▶ _EXERCISE 1_
Answer these questions about the passage on passive survivability:
(a) What position does Alex Wilson hold?
(b) Which threat does the passage say it will focus on?
(c) What household appliance is passive survivability compared to?
▶ _EXERCISE 2_
Do these statements agree with the passage on passive survivability? Answer yes or no for each and quote the words that decide it.
(a) Assessing passive survivability means simulating a building during extended severe temperatures while power is still supplied.
(b) The building design and construction community has settled how to gauge heat stress indoors.
(c) The refrigerator approach means keeping the enclosure buttoned up to minimize heat exchange.
▶ _EXERCISE 3_
Carry on the passage on passive survivability from where it stops.

▶ _DOCUMENT EXCERPT_

With increasing evidence of a shifting climate, many building project teams are confronting the compounded threat of increasingly severe heat waves and the vulnerability of our country's electrical grid. Under conditions of severe heat and discontinuity of utility-provided electricity, passive survivability becomes a critical consideration. If you are unfamiliar with this term, please see this piece by Alex Wilson, president of the Resilient Design Institute. The concept of passive survivability is akin to how you would treat your refrigerator during such conditions - only applied to your home or business: keep the enclosure buttoned up to minimize heat exchange as you buy time awaiting power restoration.


Assessing heat stress

In order to assess the passive survivability of a structure, a project team will need to simulate how a building will perform during extended periods of severe temperatures and no power supply. As heat will pose one of the greatest chronic human health and safety threats as the climate shifts, we will focus on heat stress here. How long might your building thermally "sail" before indoor temperatures becomes a human health and safety risk? This is an essential question of passive survivability. Yet, the building design and construction community is still wrestling with how to most appropriately and effectively gauge heat stress in indoor environments specifically.

(Bounding box coordinate data)

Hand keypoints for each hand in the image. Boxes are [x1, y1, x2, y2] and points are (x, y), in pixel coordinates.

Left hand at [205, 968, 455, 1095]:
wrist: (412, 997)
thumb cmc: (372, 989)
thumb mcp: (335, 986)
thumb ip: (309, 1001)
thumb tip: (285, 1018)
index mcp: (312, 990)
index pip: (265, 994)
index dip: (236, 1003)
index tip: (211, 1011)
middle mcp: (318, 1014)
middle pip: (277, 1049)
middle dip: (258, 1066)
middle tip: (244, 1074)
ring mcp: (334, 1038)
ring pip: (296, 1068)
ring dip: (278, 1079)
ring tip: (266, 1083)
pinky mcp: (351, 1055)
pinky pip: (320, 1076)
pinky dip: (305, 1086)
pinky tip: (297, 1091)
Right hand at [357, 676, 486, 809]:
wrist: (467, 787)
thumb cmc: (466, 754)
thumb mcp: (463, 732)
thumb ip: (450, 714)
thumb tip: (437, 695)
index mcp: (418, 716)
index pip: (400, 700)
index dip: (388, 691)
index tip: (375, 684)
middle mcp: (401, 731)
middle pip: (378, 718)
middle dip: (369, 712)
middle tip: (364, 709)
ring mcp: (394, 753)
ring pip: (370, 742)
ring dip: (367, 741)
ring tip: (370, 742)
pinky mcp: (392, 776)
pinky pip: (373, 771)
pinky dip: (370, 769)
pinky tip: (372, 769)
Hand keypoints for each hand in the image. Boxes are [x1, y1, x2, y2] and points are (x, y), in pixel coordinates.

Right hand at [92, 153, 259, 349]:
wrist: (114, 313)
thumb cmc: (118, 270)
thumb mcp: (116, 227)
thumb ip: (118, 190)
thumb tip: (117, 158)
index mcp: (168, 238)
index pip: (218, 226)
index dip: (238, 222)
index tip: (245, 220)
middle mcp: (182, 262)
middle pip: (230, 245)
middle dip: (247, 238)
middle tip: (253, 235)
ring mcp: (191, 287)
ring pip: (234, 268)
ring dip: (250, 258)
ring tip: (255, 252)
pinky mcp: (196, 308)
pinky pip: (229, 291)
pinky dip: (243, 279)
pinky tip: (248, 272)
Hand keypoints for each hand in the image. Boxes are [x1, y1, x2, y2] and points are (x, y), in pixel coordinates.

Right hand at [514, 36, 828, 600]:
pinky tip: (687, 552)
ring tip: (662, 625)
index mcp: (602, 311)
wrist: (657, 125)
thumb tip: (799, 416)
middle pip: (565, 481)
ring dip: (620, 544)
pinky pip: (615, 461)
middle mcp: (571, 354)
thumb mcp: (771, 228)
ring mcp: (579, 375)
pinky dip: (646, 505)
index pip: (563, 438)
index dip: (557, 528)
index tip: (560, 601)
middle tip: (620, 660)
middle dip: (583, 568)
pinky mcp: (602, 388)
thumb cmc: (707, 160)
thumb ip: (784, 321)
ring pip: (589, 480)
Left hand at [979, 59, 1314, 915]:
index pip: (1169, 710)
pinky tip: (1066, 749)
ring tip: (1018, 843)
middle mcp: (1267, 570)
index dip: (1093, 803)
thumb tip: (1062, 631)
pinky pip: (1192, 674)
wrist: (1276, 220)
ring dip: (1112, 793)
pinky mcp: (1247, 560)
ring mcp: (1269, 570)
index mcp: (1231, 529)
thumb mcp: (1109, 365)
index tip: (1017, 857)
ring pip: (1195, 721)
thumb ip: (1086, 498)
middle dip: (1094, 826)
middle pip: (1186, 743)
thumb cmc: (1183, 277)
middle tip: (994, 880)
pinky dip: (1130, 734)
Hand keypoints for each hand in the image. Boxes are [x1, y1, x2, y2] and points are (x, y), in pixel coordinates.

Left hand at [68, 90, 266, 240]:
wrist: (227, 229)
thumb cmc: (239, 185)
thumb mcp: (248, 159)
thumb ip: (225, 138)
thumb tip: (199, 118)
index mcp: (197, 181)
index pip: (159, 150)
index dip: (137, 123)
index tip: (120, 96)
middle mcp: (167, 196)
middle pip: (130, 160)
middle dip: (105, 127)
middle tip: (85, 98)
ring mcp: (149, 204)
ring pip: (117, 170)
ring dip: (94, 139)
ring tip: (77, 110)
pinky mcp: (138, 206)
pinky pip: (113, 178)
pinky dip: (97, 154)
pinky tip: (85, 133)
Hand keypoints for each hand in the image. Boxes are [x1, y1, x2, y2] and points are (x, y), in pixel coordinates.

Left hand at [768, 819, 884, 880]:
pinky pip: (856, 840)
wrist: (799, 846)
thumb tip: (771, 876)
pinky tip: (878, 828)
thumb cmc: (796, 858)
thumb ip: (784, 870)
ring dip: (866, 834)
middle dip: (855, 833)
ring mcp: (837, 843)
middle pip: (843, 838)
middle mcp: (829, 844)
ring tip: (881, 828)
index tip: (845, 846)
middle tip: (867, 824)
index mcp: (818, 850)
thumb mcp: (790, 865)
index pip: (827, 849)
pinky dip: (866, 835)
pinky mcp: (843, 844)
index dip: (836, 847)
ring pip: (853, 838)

▶ _EXPECTED ANSWER 1_
(a) President of the Resilient Design Institute.
(b) Heat stress.
(c) A refrigerator.

▶ _EXPECTED ANSWER 2_
(a) No: "during extended periods of severe temperatures and no power supply"
(b) No: "the building design and construction community is still wrestling with how to most appropriately and effectively gauge heat stress in indoor environments specifically"
(c) Yes: "keep the enclosure buttoned up to minimize heat exchange as you buy time awaiting power restoration"

▶ _EXPECTED ANSWER 3_
There's a LEED pilot credit for passive survivability

LEED Pilot Credit 100, Passive Survivability and Back-up Power During Disruptions, features an option to provide for passive survivability / thermal safety. The credit allows three paths: 

Path 1 requires that a project team assess the psychrometry of the indoor conditions using either the specified heat index (HI) or wet bulb global temperature (WBGT) threshold values and requirements.

Path 2 requires that teams demonstrate that the de-energized project will stay within livable Standard Effective Temperature (SET) thresholds for a certain period of time.

Path 3 allows credit compliance through Passive House Institute U.S. (PHIUS) or Passive House Institute certification and effective natural ventilation.

In accordance with the LEED pilot credit, the building design and construction industry is lending credence to HI and WBGT as valid proxies to assess heat stress in indoor spaces. However, both metrics have notable shortcomings in such application.


Heat index (HI)

The heat index, sometimes referred to as the apparent temperature, is used to communicate what the ambient air temperature is considered to feel like to the human body when relative humidity is taken into consideration. In other words, the heat index is a reference temperature that considers both the sensible and latent heat of the air. It also typically presumes strenuous activity by the individual. 

As such, HI offers a gauge of heat stress when relative humidity is taken into effect. When the body overheats, it perspires to cool itself off. If the perspiration is not able to evaporate because the air has too much moisture in it, the body cannot regulate its temperature. Therefore, when humidity is high, the rate of evaporation diminishes and heat stress increases.


Figure: National Weather Service (NWS) Heat Index. Information source: U.S. National Oceanic and Atmospheric Administration (NOAA). Figure by Daniel Overbey.


The HI is widely used in the United States (by comparison, the humidex is commonly used in Canada). However, HI comes with a few caveats when it comes to its application to assess heat stress:

  • HI assumes the person is in a shaded area.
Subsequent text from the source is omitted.